To stop biting your tongue, you need to know why you bite your tongue in the first place. If an underlying condition is the cause of your tongue biting, then the first approach to stop biting your tongue is to treat the underlying condition.

Here are some tips to help you stop biting your tongue:

  • Use a Mouthguard: A mouthguard will help prevent further tongue biting, especially if you bite your tongue more when you’re asleep. Speak to a dentist to know what type, shape, and size of mouthguard will be perfect for your mouth.
  • Take Your Medications: If you’re an epileptic or you sometimes have seizures, get an antiseizure medication prescription from your doctor and make sure to always take them according to your doctor’s prescription, to help prevent seizures and tongue biting. If the seizures continue regardless of the medication, talk with your doctor about adjusting your dose.
  • Stay away from anything that will peak your anxiety and stress levels.
  • Avoid the use of illicit drugs. The more you take them, the more likely you are to bite your tongue.
  • If your teeth are clustered or uneven, you may consider getting braces to help fix them and also reduce frequent tongue biting.
  • Avoid talking with food in your mouth and eat slowly.
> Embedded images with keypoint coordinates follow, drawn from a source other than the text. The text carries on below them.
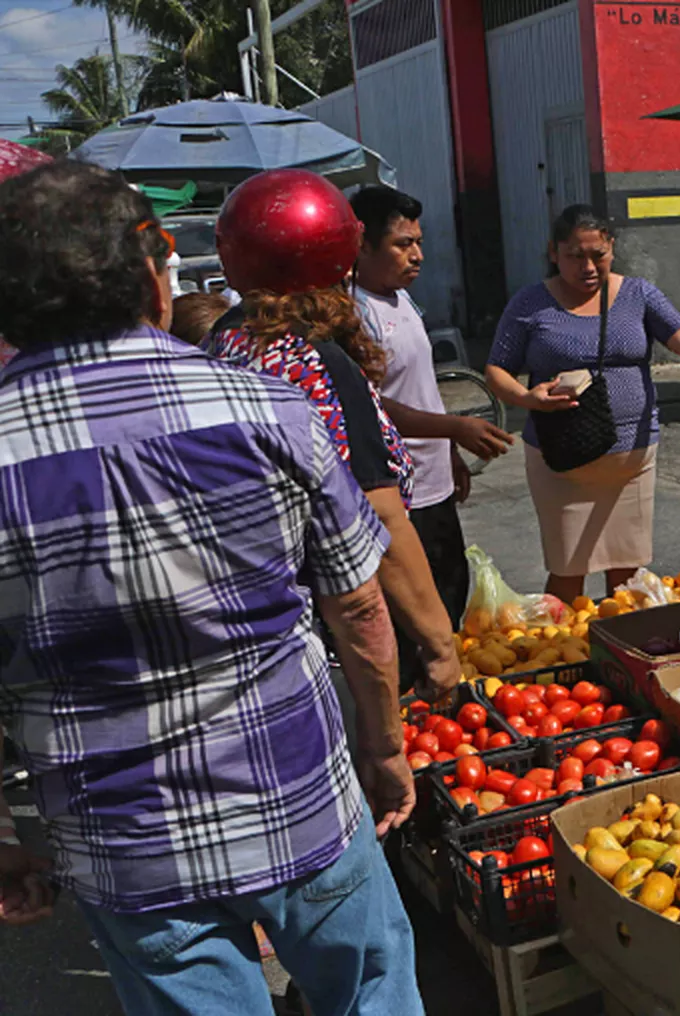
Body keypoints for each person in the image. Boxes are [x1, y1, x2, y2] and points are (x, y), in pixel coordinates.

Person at [0, 162, 422, 1012]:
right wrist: (382, 749)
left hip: (128, 848)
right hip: (301, 801)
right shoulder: (269, 412)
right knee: (371, 993)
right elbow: (361, 609)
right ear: (155, 281)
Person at [205, 169, 460, 698]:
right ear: (341, 259)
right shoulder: (316, 364)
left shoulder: (218, 345)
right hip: (326, 637)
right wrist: (439, 642)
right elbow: (377, 516)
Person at [486, 205, 680, 603]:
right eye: (575, 256)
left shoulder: (638, 294)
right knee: (568, 568)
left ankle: (618, 652)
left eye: (598, 255)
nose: (588, 266)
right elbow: (497, 369)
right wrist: (526, 398)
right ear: (554, 252)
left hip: (631, 461)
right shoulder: (530, 303)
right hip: (561, 458)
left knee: (628, 576)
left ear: (612, 248)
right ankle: (564, 650)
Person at [350, 185, 514, 639]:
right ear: (362, 244)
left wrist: (449, 452)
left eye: (419, 242)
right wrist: (454, 427)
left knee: (450, 593)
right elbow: (368, 405)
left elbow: (422, 387)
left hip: (434, 482)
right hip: (395, 494)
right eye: (404, 244)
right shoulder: (352, 312)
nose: (418, 255)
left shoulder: (401, 299)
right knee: (414, 621)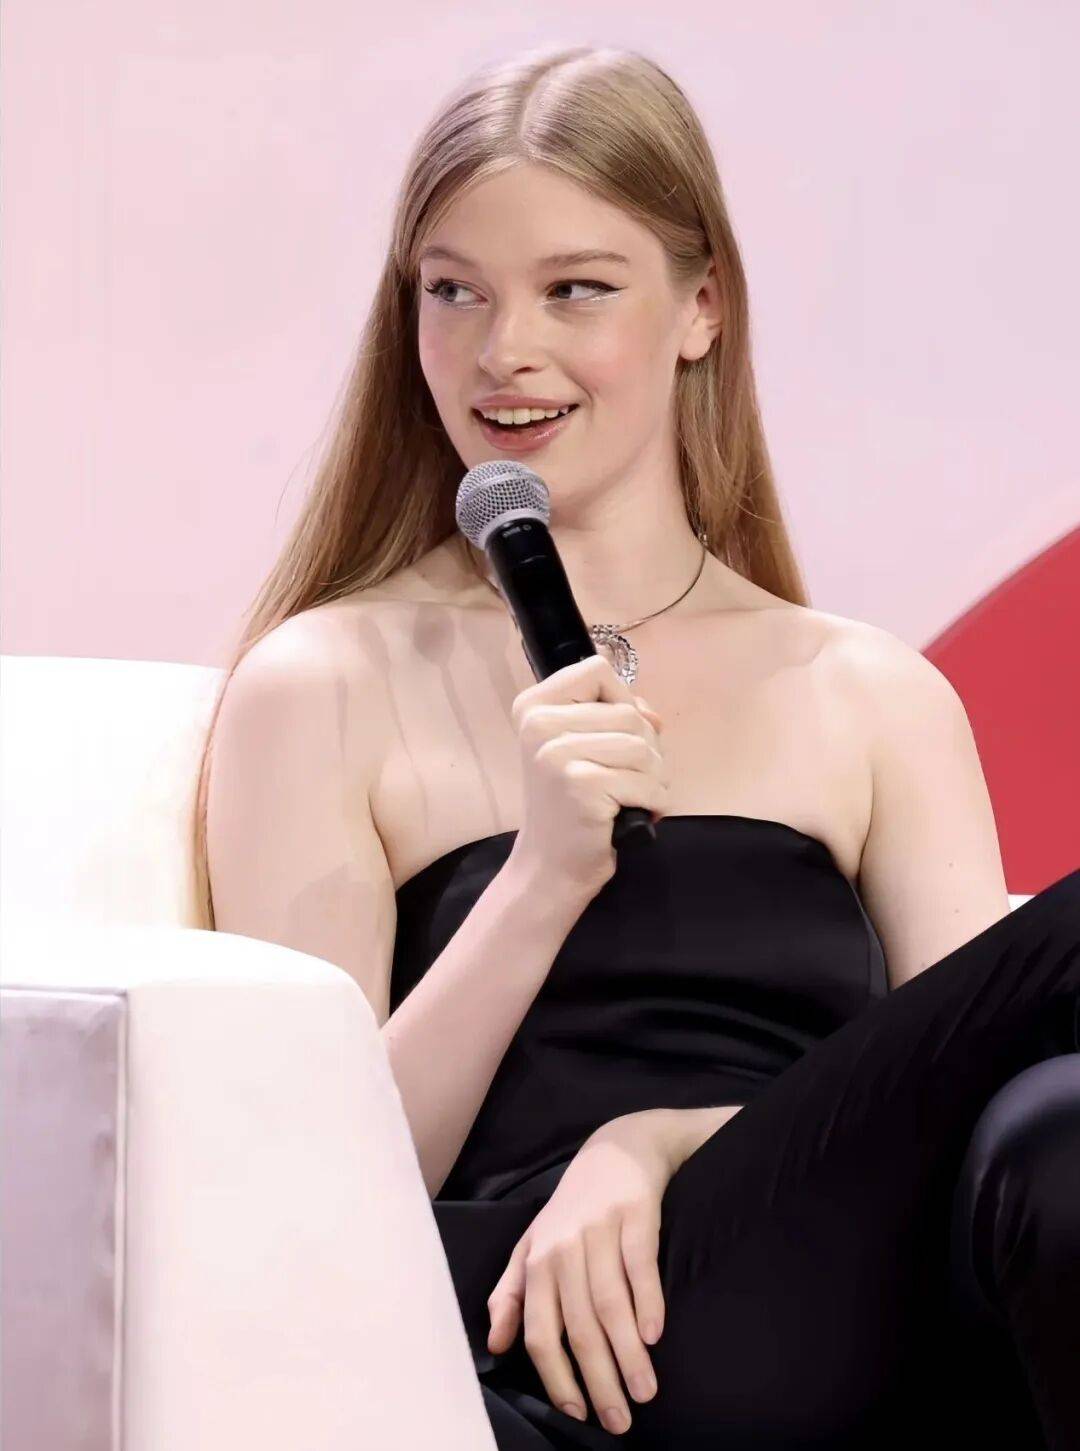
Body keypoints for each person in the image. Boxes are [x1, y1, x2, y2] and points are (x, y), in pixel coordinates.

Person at [196, 44, 1080, 1449]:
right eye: (454, 291)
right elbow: (312, 1186)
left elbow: (962, 1081)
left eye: (576, 290)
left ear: (700, 308)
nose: (505, 350)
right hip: (540, 1332)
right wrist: (540, 878)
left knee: (1060, 1130)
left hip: (835, 1309)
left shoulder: (869, 694)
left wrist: (656, 1144)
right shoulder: (324, 681)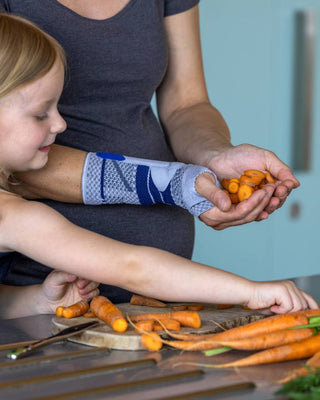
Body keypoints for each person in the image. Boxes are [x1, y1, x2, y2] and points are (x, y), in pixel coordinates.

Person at [0, 13, 317, 321]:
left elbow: (187, 102)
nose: (60, 123)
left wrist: (35, 300)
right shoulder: (15, 218)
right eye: (41, 113)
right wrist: (250, 291)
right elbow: (132, 268)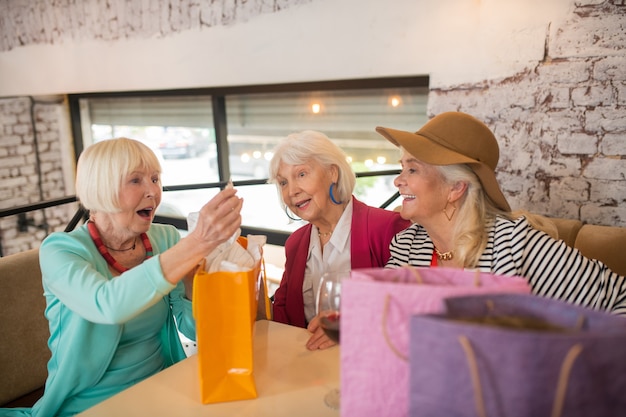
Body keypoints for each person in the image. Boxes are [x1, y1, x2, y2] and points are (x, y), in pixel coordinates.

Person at [0, 138, 243, 417]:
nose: (153, 191)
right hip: (89, 402)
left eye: (155, 178)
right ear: (101, 188)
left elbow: (194, 330)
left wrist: (192, 281)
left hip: (163, 386)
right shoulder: (60, 250)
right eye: (136, 180)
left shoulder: (164, 238)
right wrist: (197, 242)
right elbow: (107, 305)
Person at [376, 111, 626, 314]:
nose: (398, 181)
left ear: (455, 188)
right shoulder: (407, 243)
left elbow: (619, 298)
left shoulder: (514, 244)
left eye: (412, 170)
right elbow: (382, 314)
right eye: (402, 168)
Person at [268, 130, 411, 350]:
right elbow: (283, 314)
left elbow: (409, 307)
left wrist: (358, 323)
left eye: (302, 174)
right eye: (283, 183)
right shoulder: (295, 243)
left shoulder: (389, 228)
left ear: (332, 173)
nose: (292, 191)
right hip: (307, 367)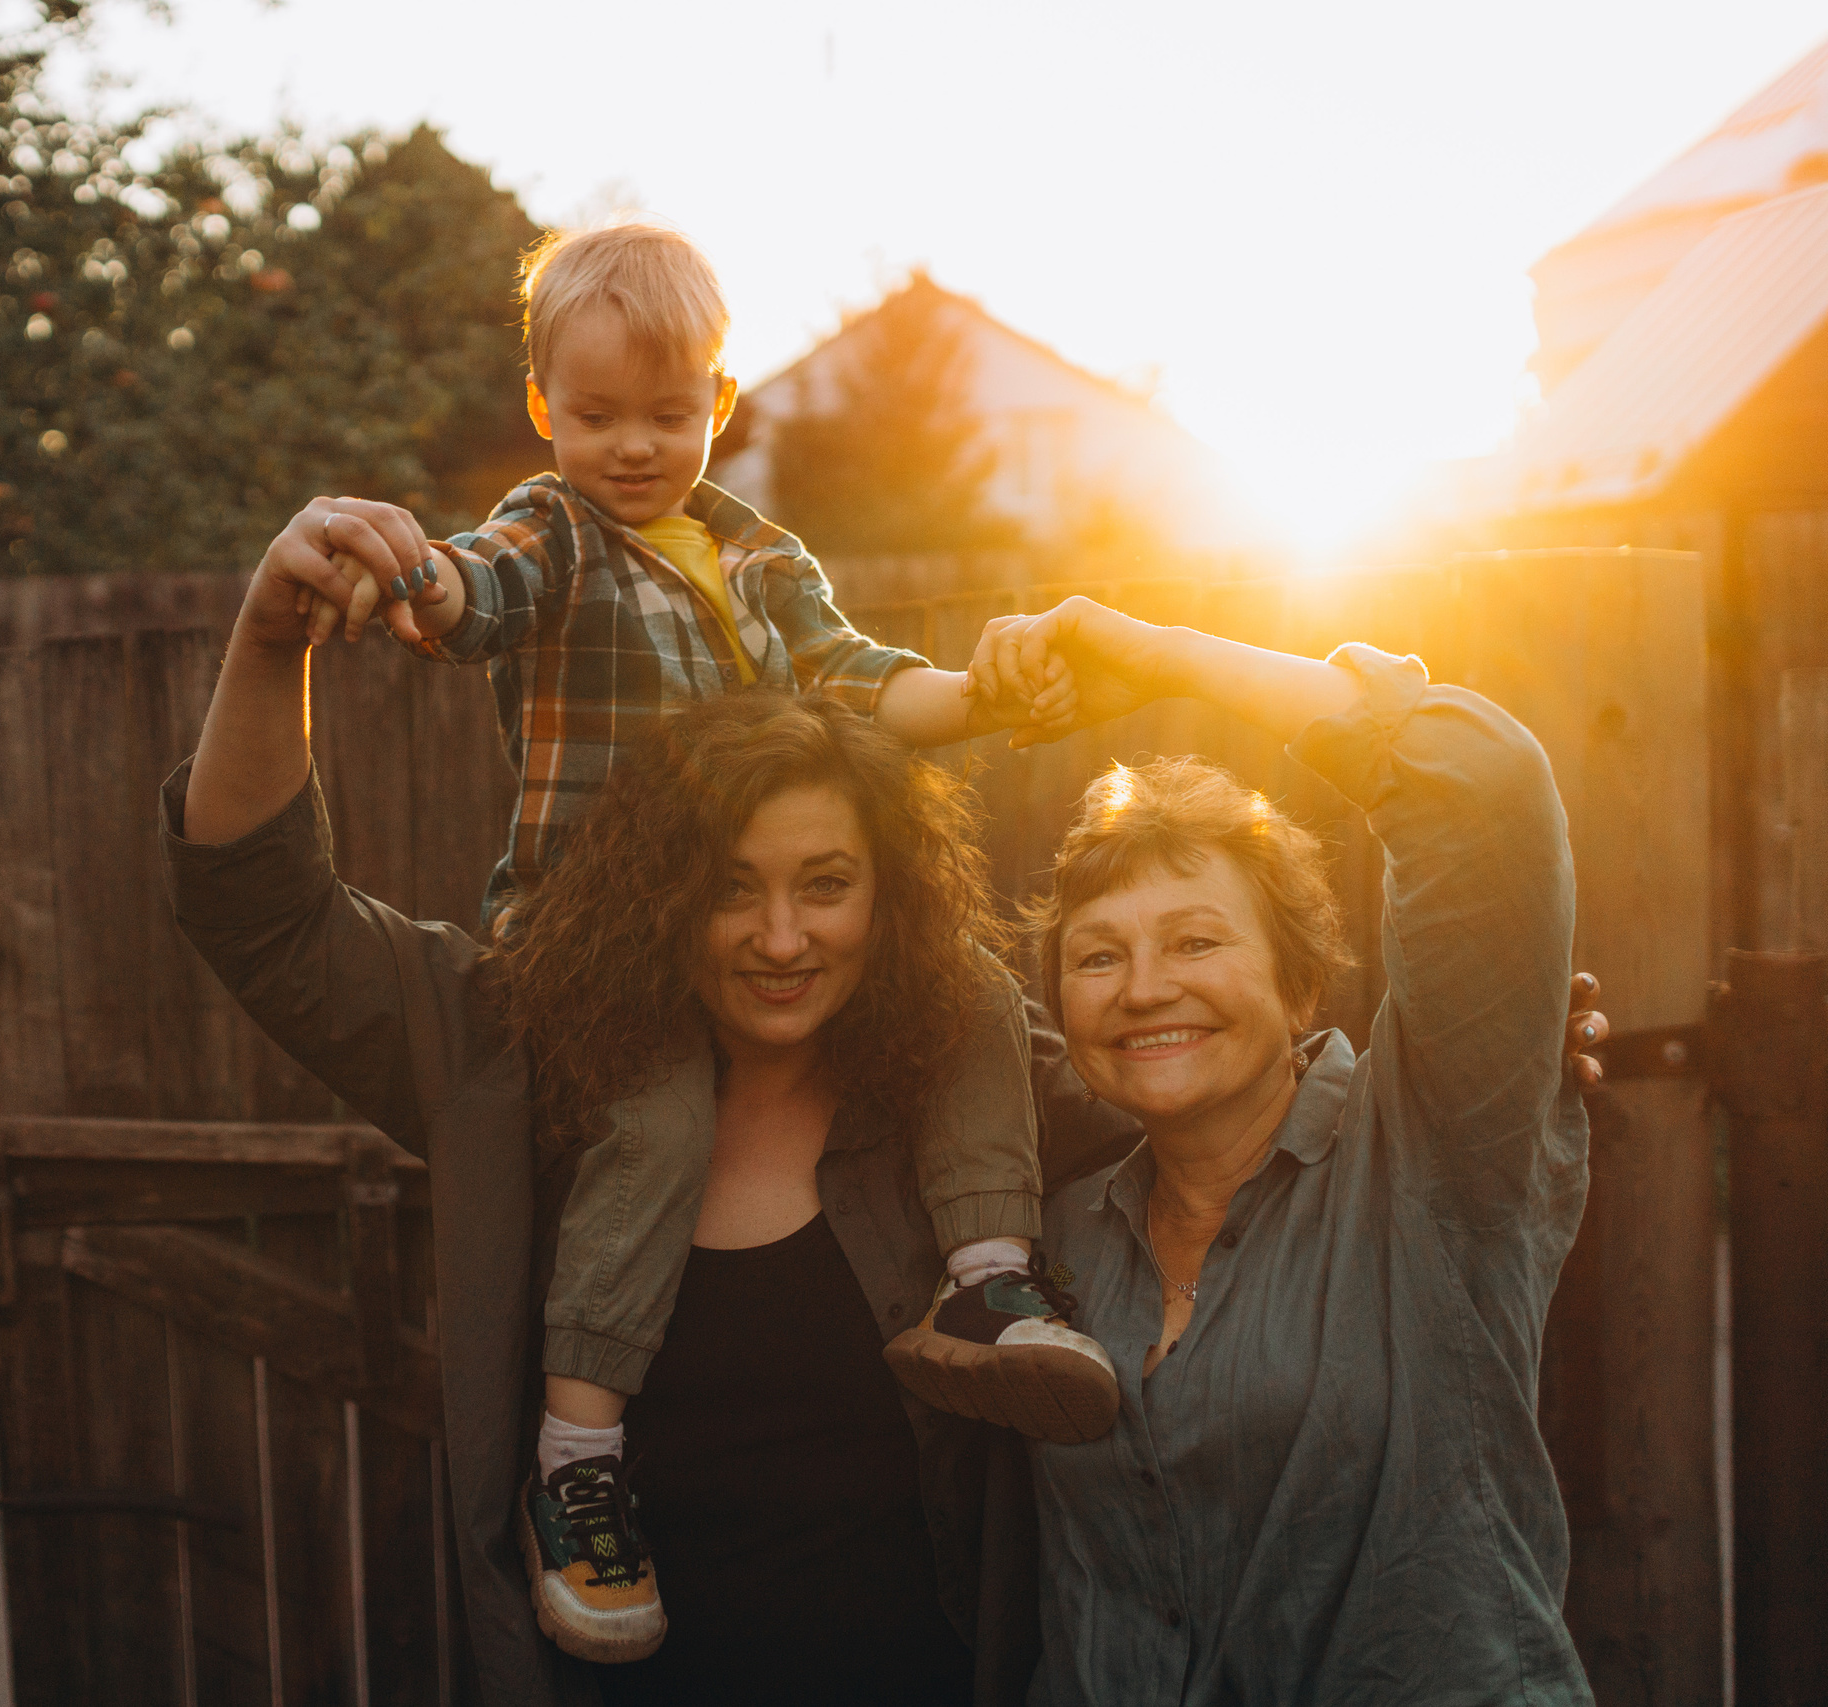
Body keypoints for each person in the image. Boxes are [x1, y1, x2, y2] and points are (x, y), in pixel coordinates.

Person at [273, 217, 1117, 1661]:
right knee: (659, 1122)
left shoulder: (756, 554)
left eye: (670, 415)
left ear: (721, 406)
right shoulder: (555, 529)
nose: (634, 447)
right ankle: (580, 1452)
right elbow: (479, 595)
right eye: (596, 415)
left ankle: (986, 1278)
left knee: (976, 981)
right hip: (599, 947)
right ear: (546, 407)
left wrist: (990, 691)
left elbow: (862, 681)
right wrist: (412, 575)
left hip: (743, 913)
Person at [170, 514, 1104, 1703]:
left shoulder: (970, 1079)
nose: (781, 938)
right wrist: (266, 642)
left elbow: (1215, 1104)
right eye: (728, 891)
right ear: (654, 897)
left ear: (890, 894)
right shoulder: (518, 1063)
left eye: (825, 886)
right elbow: (262, 916)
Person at [968, 595, 1607, 1703]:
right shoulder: (1057, 1237)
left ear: (1299, 981)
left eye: (1197, 941)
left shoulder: (1433, 1155)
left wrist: (1161, 654)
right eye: (1097, 957)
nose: (1144, 987)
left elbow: (1481, 788)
Tongue biting is a common occurrence, although it can get frequent and this could be a result of so many factors. You may bite your tongue when you’re talking, eating, or sleeping, and if it is frequent, you may be at risk of dangers such as developing an ulcer on your tongue.

However, you could prevent this by knowing why you keep biting your tongue in the first place and taking measures, such as those suggested in this article, to stop biting your tongue.